====== Material for the task

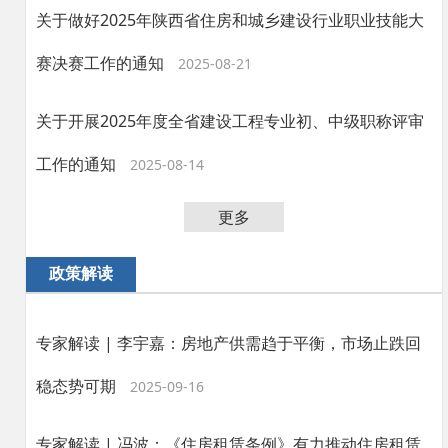
关于做好2025年陕西省住房和城乡建设行业职业技能大
赛决赛工作的通知
2025-08-21
关于开展2025年度全省建设工程专业初、中级职称评审
工作的通知
2025-08-14
更多
政策解读
专家解读 | 李宇嘉：房地产供需趋于平衡，市场止跌回
稳态势可期
2025-09-16
专家解读 | 冯波：《住房租赁条例》有力推动住房租赁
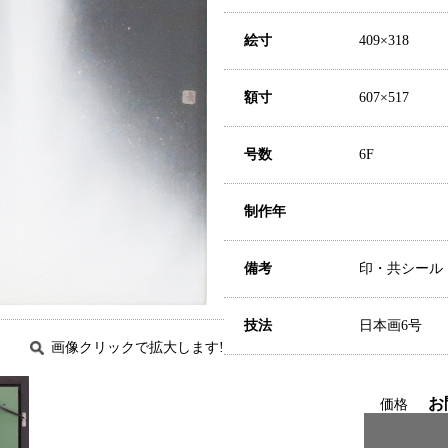
絵寸
409×318
額寸
607×517
号数
6F
制作年
備考
印・共シール
技法
日本画6号
画像クリックで拡大します!
お
価格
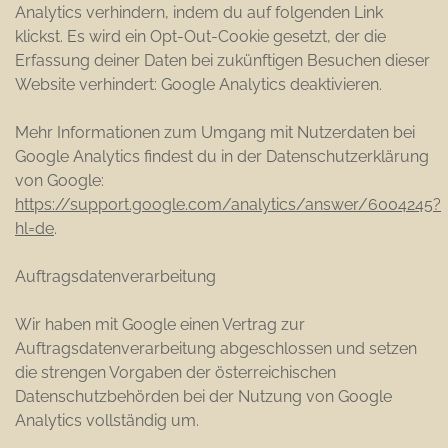
Analytics verhindern, indem du auf folgenden Link
klickst. Es wird ein Opt-Out-Cookie gesetzt, der die
Erfassung deiner Daten bei zukünftigen Besuchen dieser
Website verhindert: Google Analytics deaktivieren.
Mehr Informationen zum Umgang mit Nutzerdaten bei
Google Analytics findest du in der Datenschutzerklärung
von Google:
https://support.google.com/analytics/answer/6004245?
hl=de
.
Auftragsdatenverarbeitung
Wir haben mit Google einen Vertrag zur
Auftragsdatenverarbeitung abgeschlossen und setzen
die strengen Vorgaben der österreichischen
Datenschutzbehörden bei der Nutzung von Google
Analytics vollständig um.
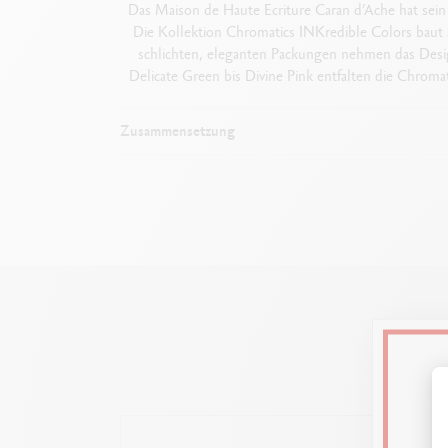
Das Maison de Haute Ecriture Caran d’Ache hat sei
Die Kollektion Chromatics INKredible Colors baut 
schlichten, eleganten Packungen nehmen das Desig
Delicate Green bis Divine Pink entfalten die Chromat
Zusammensetzung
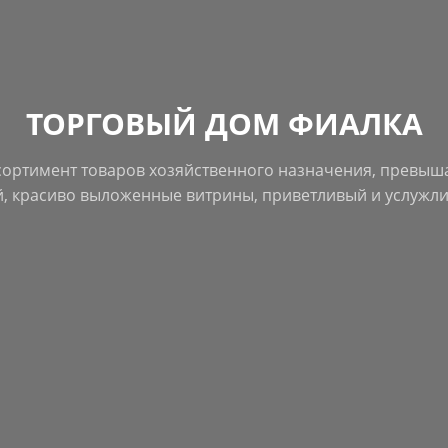
ТОРГОВЫЙ ДОМ ФИАЛКА
сортимент товаров хозяйственного назначения, превыш
, красиво выложенные витрины, приветливый и услужли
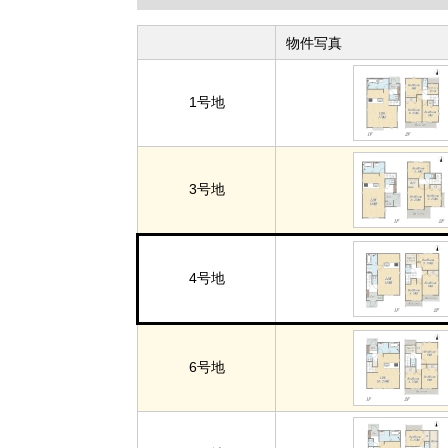
物件写真
1号地
3号地
4号地
6号地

============

▶ Task prompt: Nothing but the lines from the one with "Google Analytics findest" to the one with "Die Kollektion Chromatics" above, both included, should be transcribed, exactly and without pictures.

▶ Your solution:
Google Analytics findest du in der Datenschutzerklärung
von Google:
https://support.google.com/analytics/answer/6004245?
hl=de
.
Auftragsdatenverarbeitung
Wir haben mit Google einen Vertrag zur
Auftragsdatenverarbeitung abgeschlossen und setzen
die strengen Vorgaben der österreichischen
Datenschutzbehörden bei der Nutzung von Google
Analytics vollständig um.
Das Maison de Haute Ecriture Caran d’Ache hat sei
Die Kollektion Chromatics INKredible Colors baut 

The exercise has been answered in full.